Ехали мы с ним как-то весной Михальчуковским — нашего «прихода» — полем. Кругом — пестрая, раскроенная и перекроенная на разномерные полоски — «душевые наделы» — земля, по которым то там, то здесь елозят на своих тоже разномастных конягах пахари.
— Митрий! — окликает одного из них мой батя. — Ты чего ж сам пашешь?
— А что?
— У тебя ж отец есть.
Это была явная шутка, и Митрий ее понимает как приглашение к разговору. Он останавливает лошадь и идет к нашему тарантасу. Закуривают.
— Отец-то еще так-сяк топчется, — удрученно говорит Митрий. — А вот мать…
— А что?
— Животом мается.
— К доктору-то возил?
— Да что доктор! К нему не успеешь дверь отворить, он уж тебе рецепт сует, почитай — не глядя.
— Давно хворает-то?
— Да уж третью неделю… А тут девка заневестилась.
— Кто сватает-то?
— Серега Парамонов.
— Ничего парень-то.
— Ничего будто.
— Да ведь как говорится — не нами, по родителям. Отец-то справный мужик, самостоятельный?
— Ну, значит, о свадьбе нужно думать, о приданом.
— Из овчин-то принес?
— Не шибко, но все-таки.
«Овчины» — это отхожий промысел в наших местах, когда с покрова, убравшись по хозяйству, мужики трогались кто в Литву, кто в Польшу, на какие-то годами насиженные места, а иные даже и в собственные дома, на выработку овчин, шерсти, валенок, а к весне возвращались домой с деньгами, кто сколько заработал, и тогда, после пасхи, на «красную горку», начинались свадьбы с бубенцами, гармошками, с разукрашенной бумажными цветами сбруей, потом — летние работы и опять «до покрова». Весь этот жизненный круговорот отец знал до тонкости, ну а через него кое-что постигал и я.
Из частых посетителей отца мне особенно запомнился один — лобастый, с умными, острыми глазами, — которого отец звал уважительно «Зосима Петрович», а тот его фамильярно — «батя». Полупролетарий — семья его оставалась в деревне («Город что? Одни отхожие места!» — говорила его непокорливая хозяйка), а сам он работал в Москве кондуктором не то водителем трамвая. В каждый свой приезд домой он обязательно заходил к отцу «потолковать», и у них начинались разговоры о жизни, о политике, о боге — разговоры полусерьезные-полуиронические, напоминающие пробу сил двух знающих себе цену, а потому незлобивых, но прощупывающих друг друга противников.
— Я не какой-нибудь шатун, я человек рабочий, — задиристо говорит Зосима Петрович. — А что есть рабочий человек? Мы терпим, терпим до времени, а потом все скажем.
— А чего терпеть? Говори сразу.
— А чего там говорить? Как русскому с немцем, не договориться. Ваше дело таковское, вы богом живете. Там, мол, получишь, лови журавля в небе. А что «там»? Где «там»? Сдохнешь — сгниешь.
— Лопух вырастет, — подбрасывает отец тургеневский образ.
— Что?.. — не совсем понимает тот. — Ну да! Конечно, лопух вырастет или там лебеда какая. А дух — это… Дух… Это того… Одно слово, брюхо крепче — на сердце легче.
— А куда голова, туда и брюхо — не слышал такого? — отвечает отец. — Ну хорошо, давай без бога…

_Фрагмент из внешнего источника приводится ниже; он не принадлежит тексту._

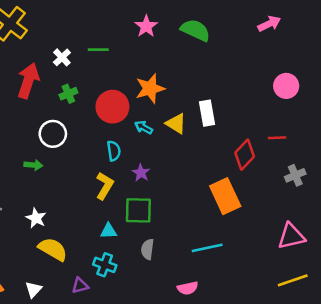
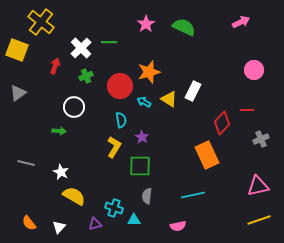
white cross: (62, 57) -> (81, 48), size x1.5
red arrow: (28, 81) -> (55, 66), size x0.6
white rectangle: (207, 113) -> (193, 91), turned 36
cyan triangle: (109, 231) -> (134, 220), moved

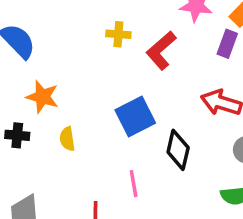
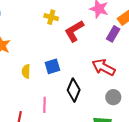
blue square: (135, 117) -> (52, 66), size x0.7
yellow semicircle: (67, 139) -> (26, 71), moved

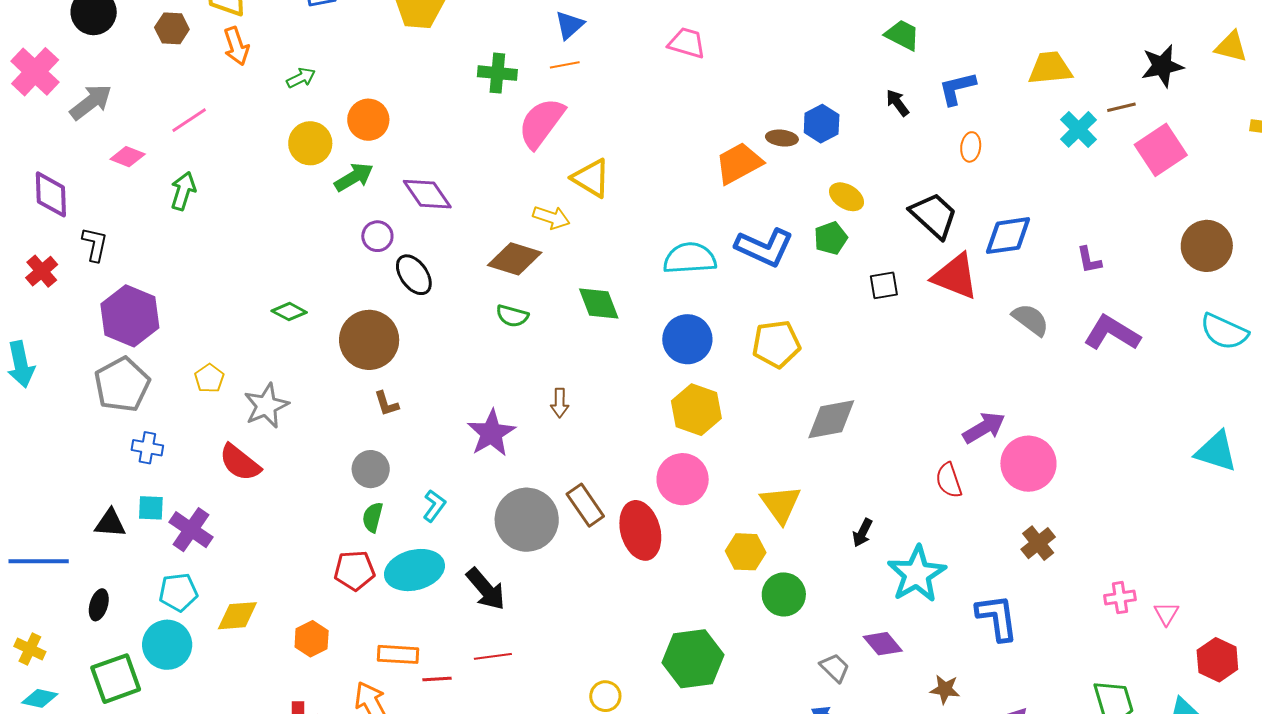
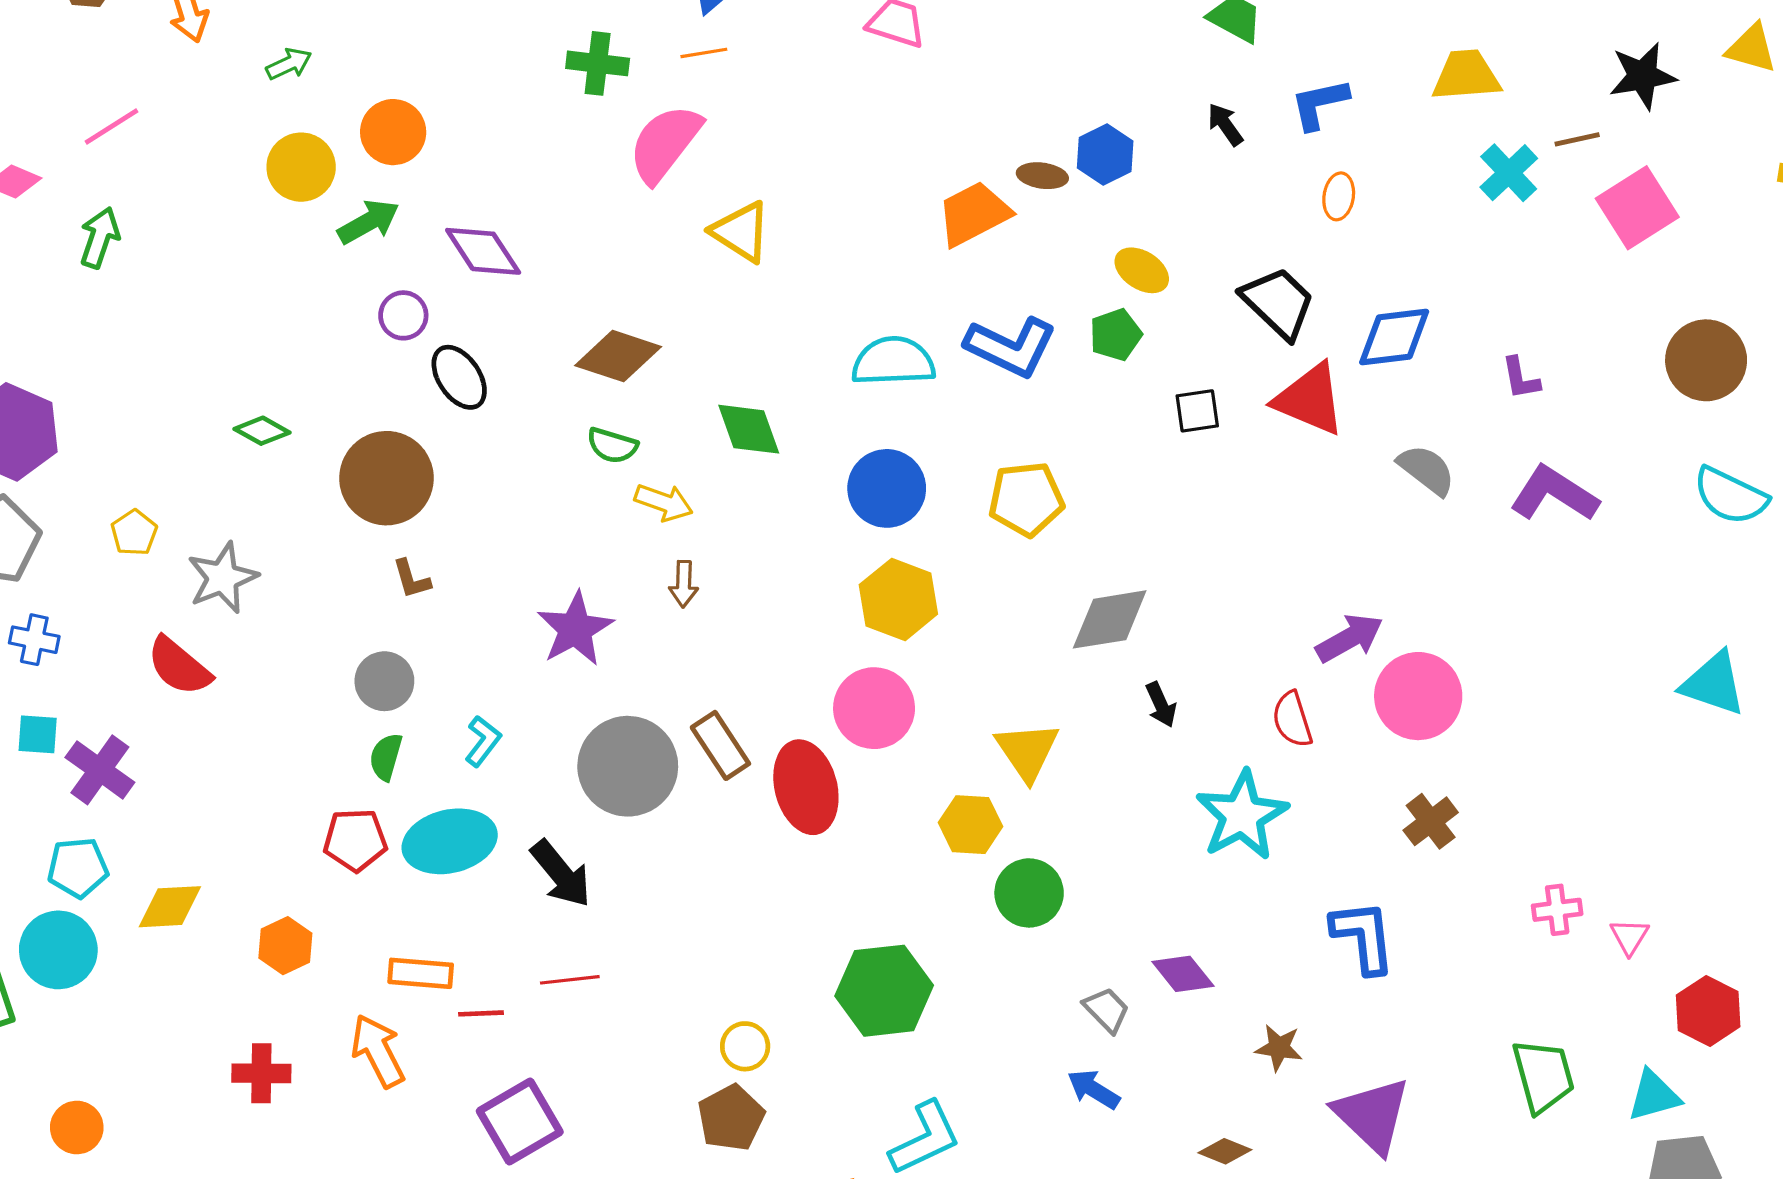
yellow arrow: (551, 217) -> (664, 502), moved
black arrow: (862, 533) -> (1161, 705), moved, turned -52
cyan star: (917, 574) -> (1242, 815), moved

И он начинает рисовать жизнь без бога — единственный, пожалуй, пункт, где он был тверд в оправдании дела, которому служил: религия нужна как основание нравственности. Во всем остальном я не уверен — он никогда не говорил с нами о боге, не учил нас, своих детей, этому, любил рассказывать анекдоты про архиереев, не ценил как художника Гусева-Оренбургского, писавшего о духовенстве, зато со смаком читал вслух чеховскую «Канитель».

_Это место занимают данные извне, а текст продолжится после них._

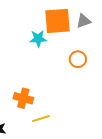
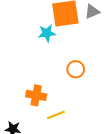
orange circle: (78, 59) -> (76, 69), moved

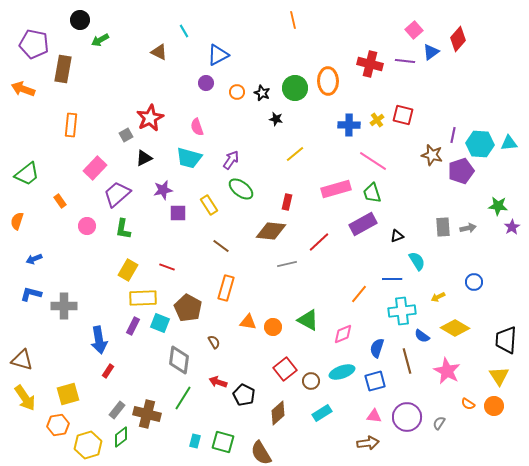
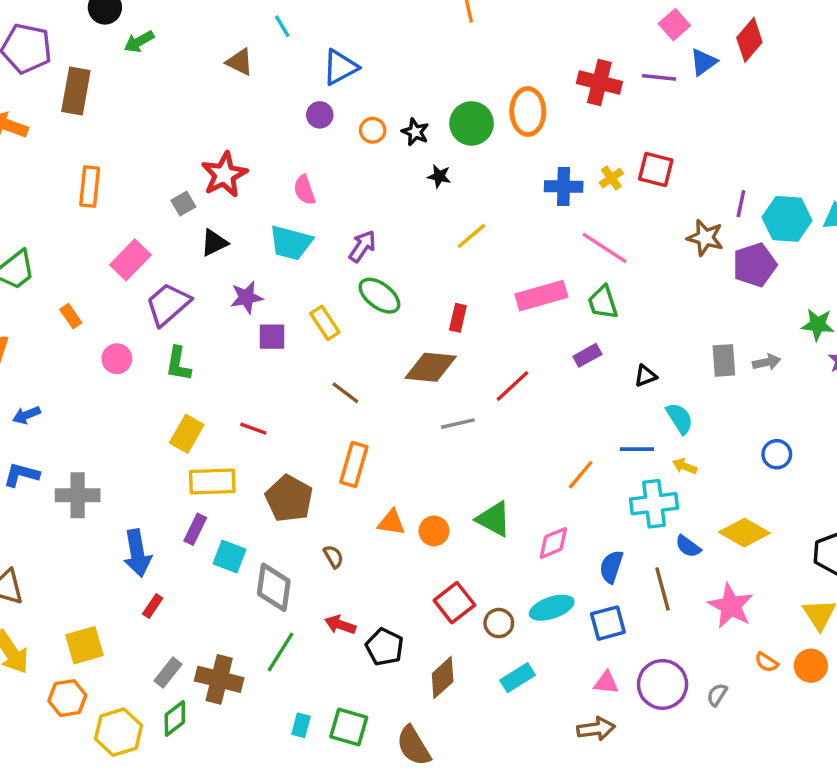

С таким же смаком и легким юмором он любил подмечать все смешное и нелепое, вроде забавного казуса, который произошел с одним его соседом по приходу из ныне снесенного тоже с лица земли села Рождества — на Шани. Это был как раз из тех заурядных и замшелых сельских попиков, которые ничего не читали, ничем не интересовались и ни о чем не думали, кроме выполнения обычных треб и сбора доброхотных даяний, составлявших основу их служебного бытия. Огненно-рыжий, с белесыми, водянистыми глазами, он не мог связать двух слов и писал так, что сам потом не мог разобрать своих писаний, и вообще был настолько никудышным и никчемным человеком, что было непонятно, как он оказался в роли духовного пастыря и как он мог выполнять эти свои обязанности. Но у него была большая семья — восемь человек детей, которыми, да и им самим, управляла тщедушная на вид, но очень оборотистая «матушка», и отец мой его по-человечески жалел и, в чем можно, старался помочь ему.